“賠錢貨,還站在這裏幹嘛,還不快去把廚房打掃下,豬、雞都喂了嗎?整天在這裏吃我們的,喝我們的,一點事都不做的?”
說完,那個女人朝著吳菲蓮踹了兩腳,那言語之間盡是嫌棄。
衣衫襤褸、顯得髒兮兮的吳菲蓮在女人的喝罵聲之中,隻得去給豢養的家豬、那些雞喂食。
……
“賠錢貨,狗雜種,吃吃吃,就他娘的知道吃,去你娘的!”
話音落下,鞭子毫不客氣的朝著吳菲蓮的身上掄了過去。
“啪!”
“啪!”
一道道紅痕出現在了吳菲蓮的身上,小丫頭被這對父母當成畜生、當成牲口一樣對待。
至於她的弟弟吳子勳,則是撿起小石頭朝著吳菲蓮的身上砸了過去。
“小雜種,小雜種!”
“滾出我們家,滾出我們家去!”
“小雜種!”
在這個家,吳菲蓮就沒有被當成一個人,而是被當成畜生、當成了被他們養起來,隨時準備賣掉的牲口。
……
“三牛啊,別的不說,這女娃兒長的挺漂亮的,身段好,屁股大生兒子的!”
吳菲蓮的父親吳子民用討好的語氣,對李三牛說道。
“大家都說她是妖怪,說她是掃把星呢,身段好有個屁用,能生兒子又有啥用?”
“怕是老子沒這個福氣去享受了,我李三牛治不住她啊!”李三牛的臉頰紅彤彤的,一看就是灌了不少的酒。

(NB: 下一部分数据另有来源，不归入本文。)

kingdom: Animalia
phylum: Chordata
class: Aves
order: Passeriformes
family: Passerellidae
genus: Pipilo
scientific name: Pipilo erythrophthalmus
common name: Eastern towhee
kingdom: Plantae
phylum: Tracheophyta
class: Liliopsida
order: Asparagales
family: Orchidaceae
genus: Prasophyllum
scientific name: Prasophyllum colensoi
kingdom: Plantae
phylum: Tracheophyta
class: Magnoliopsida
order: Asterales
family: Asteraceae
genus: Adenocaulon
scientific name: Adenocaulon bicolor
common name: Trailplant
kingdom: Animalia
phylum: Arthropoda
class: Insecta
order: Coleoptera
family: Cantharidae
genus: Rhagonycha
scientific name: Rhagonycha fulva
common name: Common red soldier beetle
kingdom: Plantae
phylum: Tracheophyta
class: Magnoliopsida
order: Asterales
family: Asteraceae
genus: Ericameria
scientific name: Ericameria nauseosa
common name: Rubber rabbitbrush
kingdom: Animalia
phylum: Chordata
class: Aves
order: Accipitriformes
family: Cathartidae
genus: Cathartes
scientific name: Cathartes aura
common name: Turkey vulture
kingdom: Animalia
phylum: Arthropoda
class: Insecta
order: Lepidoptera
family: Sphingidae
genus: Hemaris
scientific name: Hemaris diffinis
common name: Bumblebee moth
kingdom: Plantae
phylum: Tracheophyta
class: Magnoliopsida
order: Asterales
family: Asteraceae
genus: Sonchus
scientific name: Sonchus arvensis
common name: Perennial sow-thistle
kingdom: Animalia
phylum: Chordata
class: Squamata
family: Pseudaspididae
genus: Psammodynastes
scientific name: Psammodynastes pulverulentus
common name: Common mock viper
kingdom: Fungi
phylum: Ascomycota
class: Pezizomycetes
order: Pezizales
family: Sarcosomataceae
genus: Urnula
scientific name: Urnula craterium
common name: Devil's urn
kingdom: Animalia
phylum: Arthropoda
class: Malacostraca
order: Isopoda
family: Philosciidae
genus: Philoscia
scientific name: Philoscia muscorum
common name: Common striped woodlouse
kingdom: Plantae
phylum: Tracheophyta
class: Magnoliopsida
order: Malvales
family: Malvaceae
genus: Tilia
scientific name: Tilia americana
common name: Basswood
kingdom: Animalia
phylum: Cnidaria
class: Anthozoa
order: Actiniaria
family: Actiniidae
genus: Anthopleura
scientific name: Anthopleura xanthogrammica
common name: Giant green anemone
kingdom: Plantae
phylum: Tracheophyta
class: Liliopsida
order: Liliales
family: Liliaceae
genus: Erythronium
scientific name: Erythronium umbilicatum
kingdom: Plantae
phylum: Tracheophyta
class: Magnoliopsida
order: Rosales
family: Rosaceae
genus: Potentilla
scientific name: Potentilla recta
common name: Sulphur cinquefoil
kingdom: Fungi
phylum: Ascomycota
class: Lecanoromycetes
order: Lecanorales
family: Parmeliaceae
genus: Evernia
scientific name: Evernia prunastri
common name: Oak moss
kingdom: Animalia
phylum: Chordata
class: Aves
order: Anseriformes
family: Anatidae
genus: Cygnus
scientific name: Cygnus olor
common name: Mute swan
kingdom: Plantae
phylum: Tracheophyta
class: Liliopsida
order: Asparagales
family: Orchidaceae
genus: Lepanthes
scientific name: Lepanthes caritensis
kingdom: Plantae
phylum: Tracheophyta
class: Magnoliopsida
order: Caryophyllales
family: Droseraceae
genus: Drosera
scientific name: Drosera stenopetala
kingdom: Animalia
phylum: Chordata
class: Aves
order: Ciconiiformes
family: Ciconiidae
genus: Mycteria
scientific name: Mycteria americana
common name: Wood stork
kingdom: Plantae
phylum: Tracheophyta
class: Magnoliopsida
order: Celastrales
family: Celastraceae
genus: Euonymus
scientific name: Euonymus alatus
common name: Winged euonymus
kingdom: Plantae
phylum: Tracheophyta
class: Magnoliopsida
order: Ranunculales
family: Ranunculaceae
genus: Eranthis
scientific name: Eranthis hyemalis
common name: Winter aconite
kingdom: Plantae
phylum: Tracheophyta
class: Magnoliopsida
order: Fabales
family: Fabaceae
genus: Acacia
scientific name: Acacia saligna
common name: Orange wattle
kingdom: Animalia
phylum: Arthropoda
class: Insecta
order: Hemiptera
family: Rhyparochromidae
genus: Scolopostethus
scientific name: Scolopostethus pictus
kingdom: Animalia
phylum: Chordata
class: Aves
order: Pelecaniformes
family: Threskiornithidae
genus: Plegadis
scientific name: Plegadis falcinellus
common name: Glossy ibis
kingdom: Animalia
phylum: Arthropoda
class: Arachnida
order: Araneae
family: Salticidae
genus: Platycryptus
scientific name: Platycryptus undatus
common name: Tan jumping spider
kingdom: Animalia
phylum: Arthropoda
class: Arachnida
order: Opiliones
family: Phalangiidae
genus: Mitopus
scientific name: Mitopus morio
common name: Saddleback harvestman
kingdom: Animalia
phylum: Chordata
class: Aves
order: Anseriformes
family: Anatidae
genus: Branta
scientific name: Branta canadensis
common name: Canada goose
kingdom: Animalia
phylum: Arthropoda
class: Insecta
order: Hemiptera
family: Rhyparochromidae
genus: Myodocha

若不是沒娘們願意跟他,李三牛也不會想著找吳菲蓮這個名聲不好的。
聽說這小娘們兒身上的紅斑是不祥的,會克死人的。
“三牛,咱們不說二話,就一貫錢,一貫錢就好!”
“作價一貫,我把這丫頭賣給你,大家都說你李三牛是個命硬的,你肯定能治住她的,這丫頭也就你們治住了!”
被吳子民這麽一誇,李三牛這家夥有些飄飄然了。